The 27 nakṣatra-devatā mantras come primarily from the Taittirīya Brāhmaṇa 3.1.1 through 3.1.5 (the Nakṣatra-Sūkta), with additional verses from the Ṛg-Veda, Atharva-Veda, and standard pratiṣṭhā-texts. Each mantra invokes the devatā traditionally associated with that nakṣatra: the Aśvin twins for Aśvinī, Yama for Bharaṇī, Agni for Kṛttikā, Brahmā/Prajāpati for Rohiṇī, and so on through the 27.
Practical use: when the Moon transits a specific nakṣatra (which happens roughly every 24 hours), the tradition considers that nakṣatra's mantra particularly resonant for that day. /daily surfaces the mantra-of-the-day automatically based on the current Moon-position. /mantra gives you the full 27-mantra collection.
Classical recitation-counts use Vimśottarī-derived multiples: 9, 27, 54, 108, 216, 432, 1008. The pre-recitation invocation traditionally identifies the ṛṣi (seer who first received the mantra), chandas (meter), devatā (presiding deity), bīja (seed-syllable), śakti (energizing principle), and viniyoga (intended application).

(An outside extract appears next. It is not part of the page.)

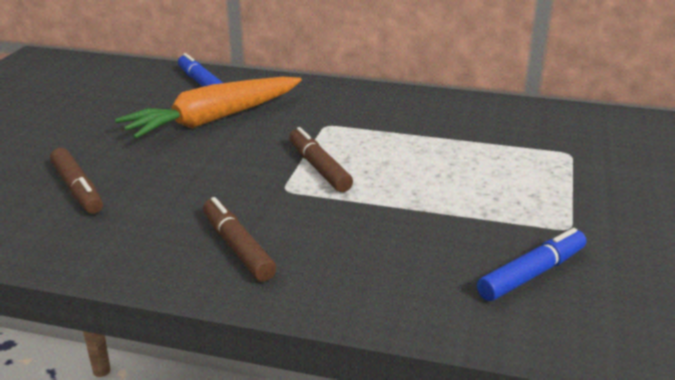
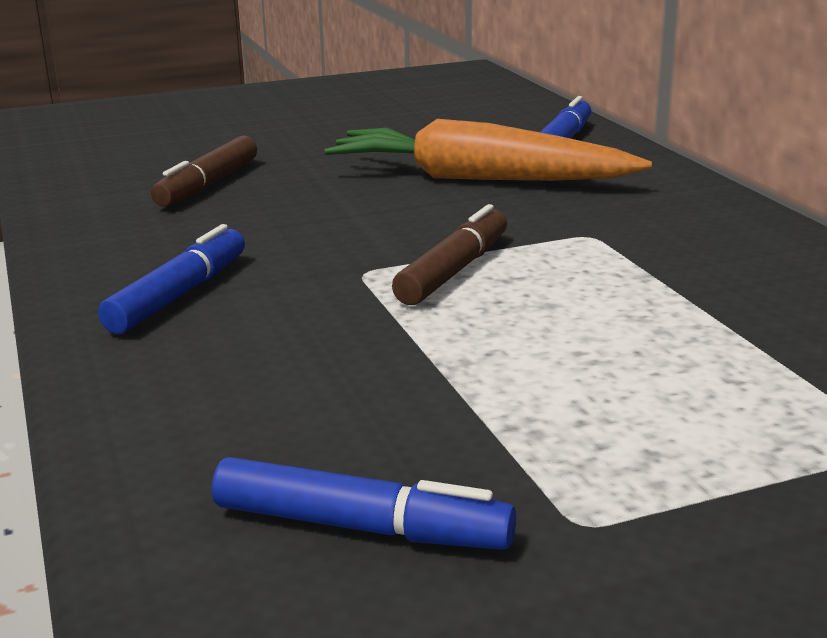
camera: 55 degrees right, 5 degrees down
brown marker [203,197,276,282] -> blue marker [98,224,245,334]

Ethical framing — we present these mantras for what they are: classical-text fragments from the Vedic-Brāhmaṇa corpus with their original devatā-assignments. The practice of mantra-recitation is an attention-discipline. We make NO predictive claim that chanting will produce specific outcomes; we point to what the classical tradition preserves.